Farewell, with love.
So yesterday the venerable old Jamestown Bridge came down. I have long felt that the two-laned structure, though not wide enough for today's traffic needs, was enormously more attractive and aesthetic than its banal and purely functional wider replacement.

Why did it have to go? Could it not have been maintained and kept for possible eventual use for something like, say, a light-rail link between Providence, East Greenwich, Wickford, URI-Kingston, Jamestown, and Newport?

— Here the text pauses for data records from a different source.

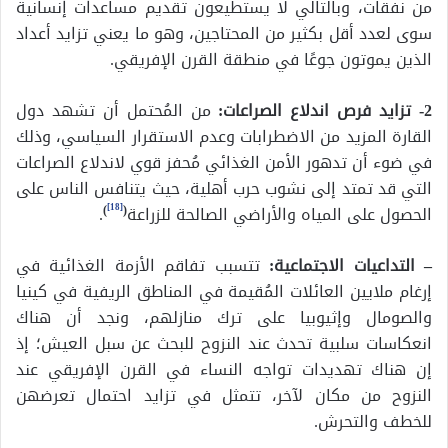
من نفقات، وبالتالي لا يستطيعون تقديم مساعدات إنسانية
سوى لعدد أقل بكثير من المحتاجين، وهو ما يعني تزايد أعداد
الذين يموتون جوعًا في منطقة القرن الإفريقي.
2- تزايد فرص اندلاع الصراعات
:
من المُحتمل أن تشهد دول
القارة المزيد من الاضطرابات وعدم الاستقرار السياسي، وذلك
في ضوء أن تدهور الأمن الغذائي مُحفز قوي لاندلاع الصراعات
التي قد تمتد إلى نشوب حرب أهلية، حيث يتنافس الناس على
[18]
الحصول على المياه والأراضي الصالحة للزراعة
(
)
.
– التداعيات الاجتماعية:
تتسبب تفاقم الأزمة الغذائية في
إرغام ملايين العائلات المُقيمة في المناطق الريفية في كينيا
والصومال وإثيوبيا على ترك منازلهم، ونجد أن هناك
انعكاسات سلبية تحدث عند النزوح للبحث عن سبل العيش؛ إذ
إن هناك تهديدات تواجه النساء في القرن الإفريقي عند
النزوح من مكان لآخر، تتمثل في تزايد احتمال تعرضهن
للخطف والتحرش.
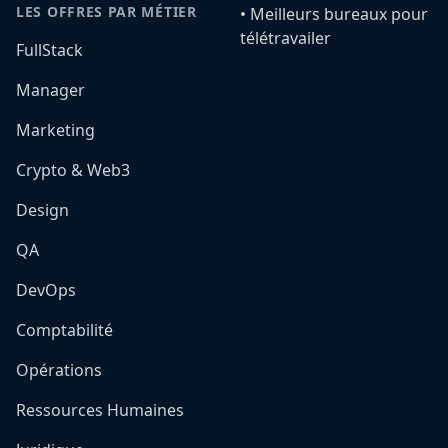
LES OFFRES PAR MÉTIER
•️ Meilleurs bureaux pour
télétravailer
FullStack
Manager
Marketing
Crypto & Web3
Design
QA
DevOps
Comptabilité
Opérations
Ressources Humaines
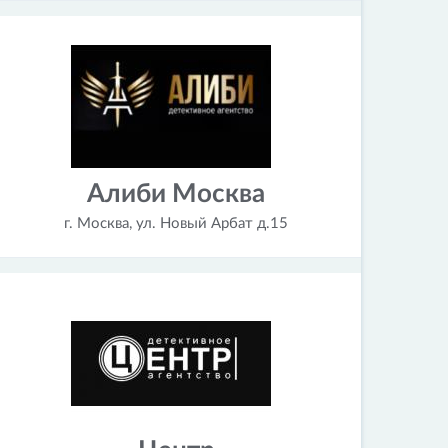
Алиби Москва
г. Москва, ул. Новый Арбат д.15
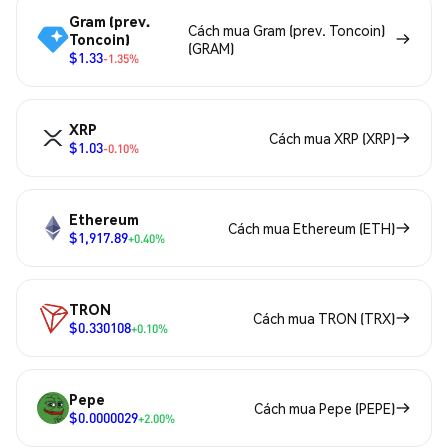
Gram (prev.
Cách mua Gram (prev. Toncoin)
Toncoin)
(GRAM)
$1.33
-1.35%
XRP
Cách mua XRP (XRP)
$1.03
-0.10%
Ethereum
Cách mua Ethereum (ETH)
$1,917.89
+0.40%
TRON
Cách mua TRON (TRX)
$0.330108
+0.10%
Pepe
Cách mua Pepe (PEPE)
$0.0000029
+2.00%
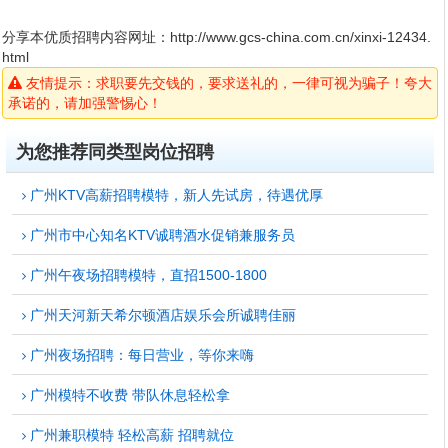
分享本优质招聘内容网址：
http://www.gcs-china.com.cn/xinxi-12434.
html
友情提示：求职要先交钱的，要求送礼的，一律可视为骗子！夸大
承诺的，请加强警惕心！
为您推荐同类型岗位招聘
广州KTV高薪招聘模特，新人先试房，待遇优厚
广州市中心知名KTV诚聘酒水促销兼服务员
广州午夜场招聘模特，直招1500-1800
广州天河新天希尔顿酒店娱乐会所诚聘佳丽
广州夜场招聘：每日营业，等你来嗨
广州模特不收费 带队休息轻松拿
广州兼职模特 轻松高薪 招聘就位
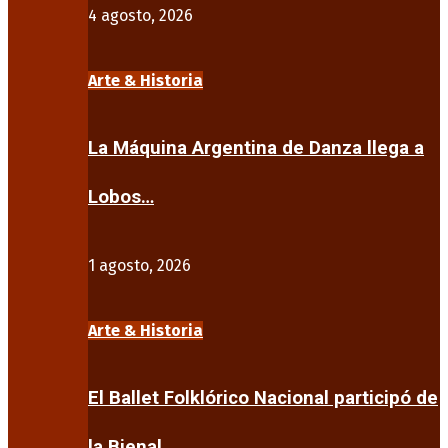
4 agosto, 2026
Arte & Historia
La Máquina Argentina de Danza llega a
Lobos…
1 agosto, 2026
Arte & Historia
El Ballet Folklórico Nacional participó de
la Bienal…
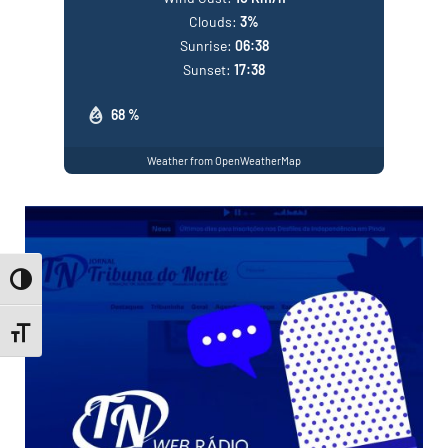
Clouds:
3%
Sunrise:
06:38
Sunset:
17:38
68 %
Weather from OpenWeatherMap
Toggle High Contrast
Toggle Font size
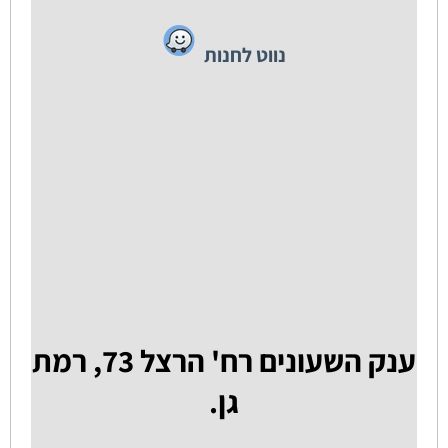
נווט לחנות
ענק השעונים רח' הרצל 73, רמת
גן.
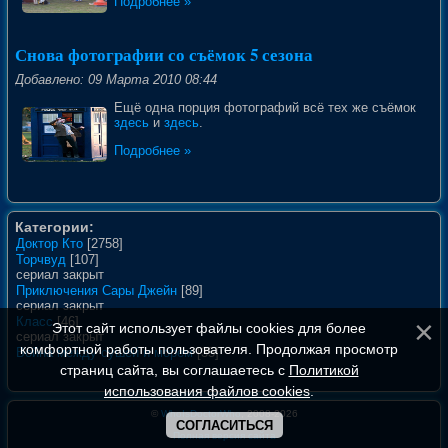
Подробнее »
Снова фотографии со съёмок 5 сезона
Добавлено: 09 Марта 2010 08:44
Ещё одна порция фотографий всё тех же съёмок
здесь
и
здесь
.
Подробнее »
Категории:
Доктор Кто
[2758]
Торчвуд
[107]
сериал закрыт
Приключения Сары Джейн
[89]
сериал закрыт
Класс
[46]
Этот сайт использует файлы cookies для более
сериал закрыт
комфортной работы пользователя. Продолжая просмотр
Война между сушей и морем
[35]
страниц сайта, вы соглашаетесь с
Политикой
использования файлов cookies
.
©
WhoIsDoctorWho
, 2008-2026
СОГЛАСИТЬСЯ
Полная версия сайта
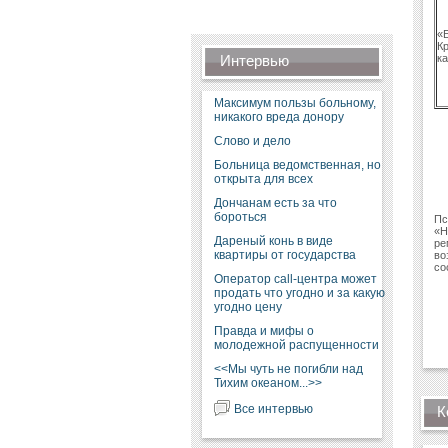
«
К
Интервью
к
Максимум пользы больному,
никакого вреда донору
Слово и дело
Больница ведомственная, но
открыта для всех
Дончанам есть за что
бороться
Пс
«Н
Дареный конь в виде
ре
квартиры от государства
во
со
Оператор call-центра может
продать что угодно и за какую
угодно цену
Правда и мифы о
молодежной распущенности
<<Мы чуть не погибли над
Тихим океаном...>>
Все интервью
К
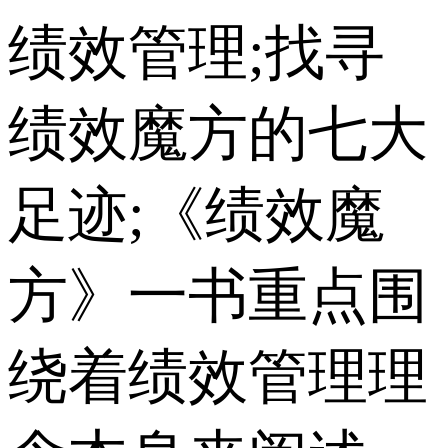
绩效管理;找寻
绩效魔方的七大
足迹;《绩效魔
方》一书重点围
绕着绩效管理理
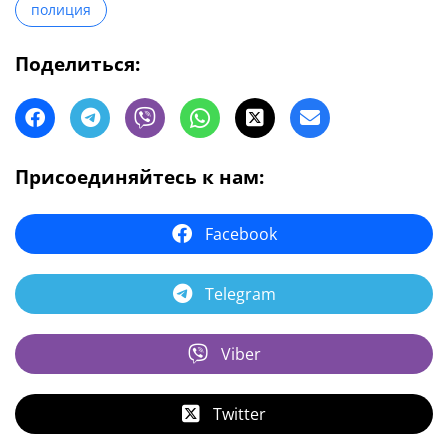
полиция
Поделиться:
Присоединяйтесь к нам:
Facebook
Telegram
Viber
Twitter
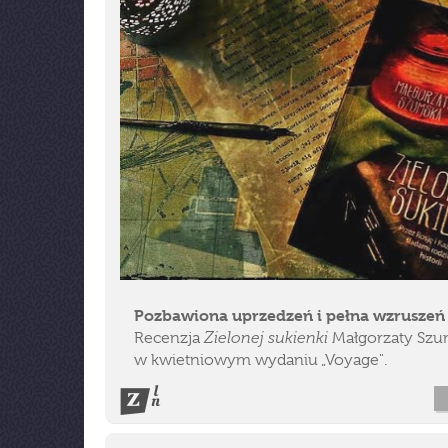
Pozbawiona uprzedzeń i pełna wzruszeń
Zielonej sukienki
Recenzja
Małgorzaty Szu
w kwietniowym wydaniu „Voyage".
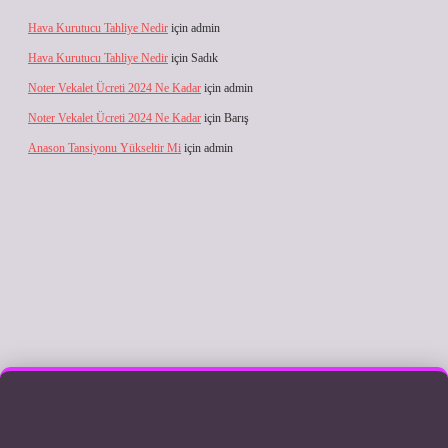
Hava Kurutucu Tahliye Nedir
için
admin
Hava Kurutucu Tahliye Nedir
için
Sadık
Noter Vekalet Ücreti 2024 Ne Kadar
için
admin
Noter Vekalet Ücreti 2024 Ne Kadar
için
Barış
Anason Tansiyonu Yükseltir Mi
için
admin
ilbet giriş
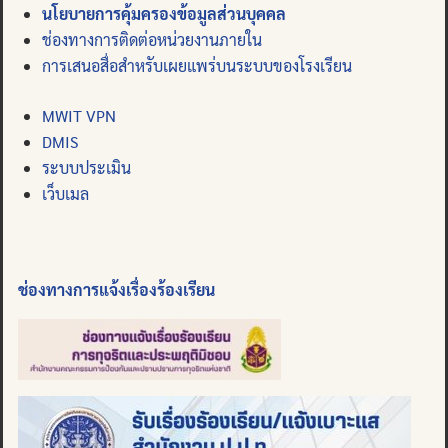
นโยบายการคุ้มครองข้อมูลส่วนบุคคล
ช่องทางการติดต่อหน่วยงานภายใน
การเสนอสื่อสำหรับเผยแพร่บนระบบของโรงเรียน
MWIT VPN
DMIS
ระบบประเมิน
เว็บเมล
ช่องทางการแจ้งเรื่องร้องเรียน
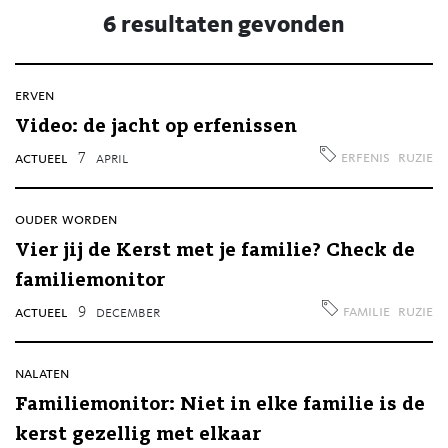
6 resultaten gevonden
erven
Video: de jacht op erfenissen
erfenis
ruzie
actueel
7
april
ouder worden
Vier jij de Kerst met je familie? Check de
familiemonitor
familie
ruzie
actueel
9
december
nalaten
Familiemonitor: Niet in elke familie is de
kerst gezellig met elkaar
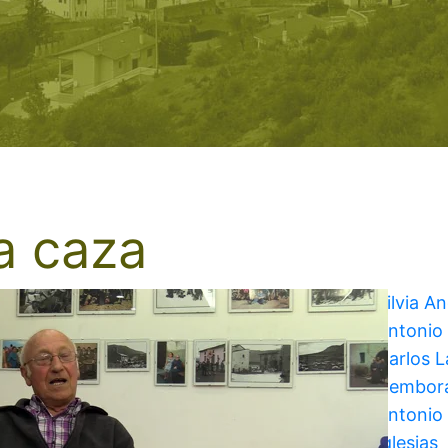
a caza
Silvia A
Antonio
Carlos 
Cembor
Antonio 
Iglesias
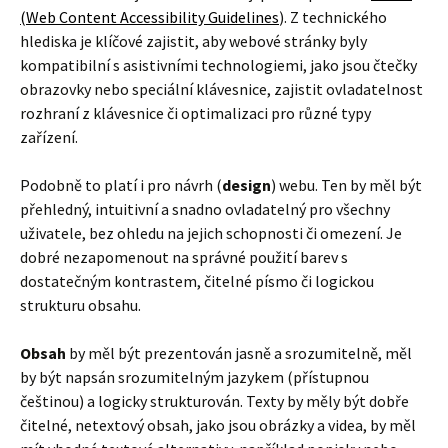
(Web Content Accessibility Guidelines
). Z technického
hlediska je klíčové zajistit, aby webové stránky byly
kompatibilní s asistivními technologiemi, jako jsou čtečky
obrazovky nebo speciální klávesnice, zajistit ovladatelnost
rozhraní z klávesnice či optimalizaci pro různé typy
zařízení.
Podobně to platí i pro návrh (
design
) webu. Ten by měl být
přehledný, intuitivní a snadno ovladatelný pro všechny
uživatele, bez ohledu na jejich schopnosti či omezení. Je
dobré nezapomenout na správné použití barev s
dostatečným kontrastem, čitelné písmo či logickou
strukturu obsahu.
Obsah
by měl být prezentován jasně a srozumitelně, měl
by být napsán srozumitelným jazykem (přístupnou
češtinou) a logicky strukturován. Texty by měly být dobře
čitelné, netextový obsah, jako jsou obrázky a videa, by měl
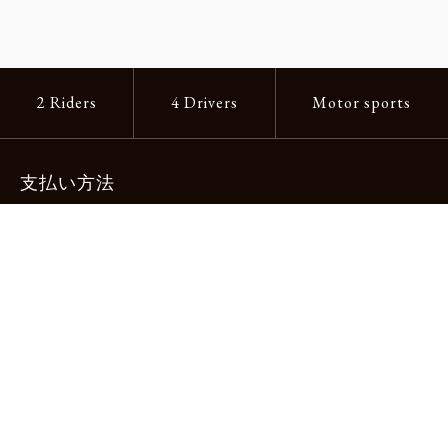
2 Riders
4 Drivers
Motor sports
支払い方法
-クレジットカード -あと払い（ペイディ）
-PayPay -楽天ペイ -Amazon Pay
-代金引換（手数料660円） ※宅配便限定
送料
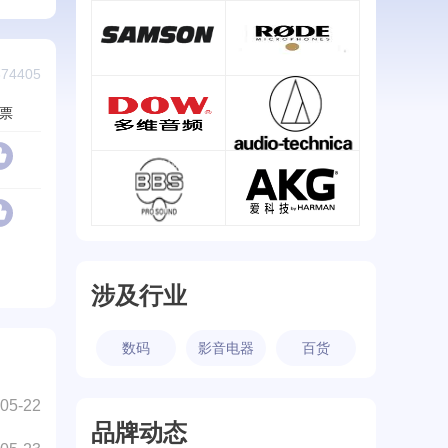
舒尔/Shure
博雅/BOYA
查看详情
查看详情
4405
山逊/SAMSON
罗德/RODE
票
查看详情
查看详情
多维/DOW
铁三角/Audio Technica
查看详情
查看详情
BBS
AKG
查看详情
查看详情
涉及行业
数码
影音电器
百货
05-22
IP(112.204.*.*)对
品牌动态
麦克风
行业
拜亚动力/Beyerdynamic
进行了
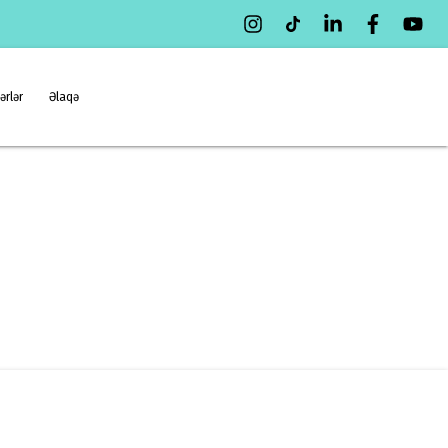
ərlər
Əlaqə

I remember walking the entire bridge back in the 1970s. The parents of my late friend Ted Dambruch owned a summer house at Plum Point, about a three minute walk from the bridge's entrance and the toll booth that used to be there. You could turn left from his street to the bridge road then. Once, after listening to a recording of Bruckner's grandiose Symphony No. 9 in the summer-house-without-inside-walls, we strolled the entire span. A magnificent vista surged from the top of that bridge, aptly accompanied by remembered Brucknerian musical monumentality. At the midpoint, it was always slightly scary, because a thick metal grating replaced the regular roadbed, and you could look down at your feet and see the water hundreds of feet directly below you. My testicles would tense up whenever I peered down.

So many things I loved from my earlier years have perished. As I have long rued the wanton destruction of the RKO Albee Theatre in Providence, I now I rue the demise of the old Jamestown Bridge. I wasn't there yesterday at the demolition, but if I had been, I would not have applauded.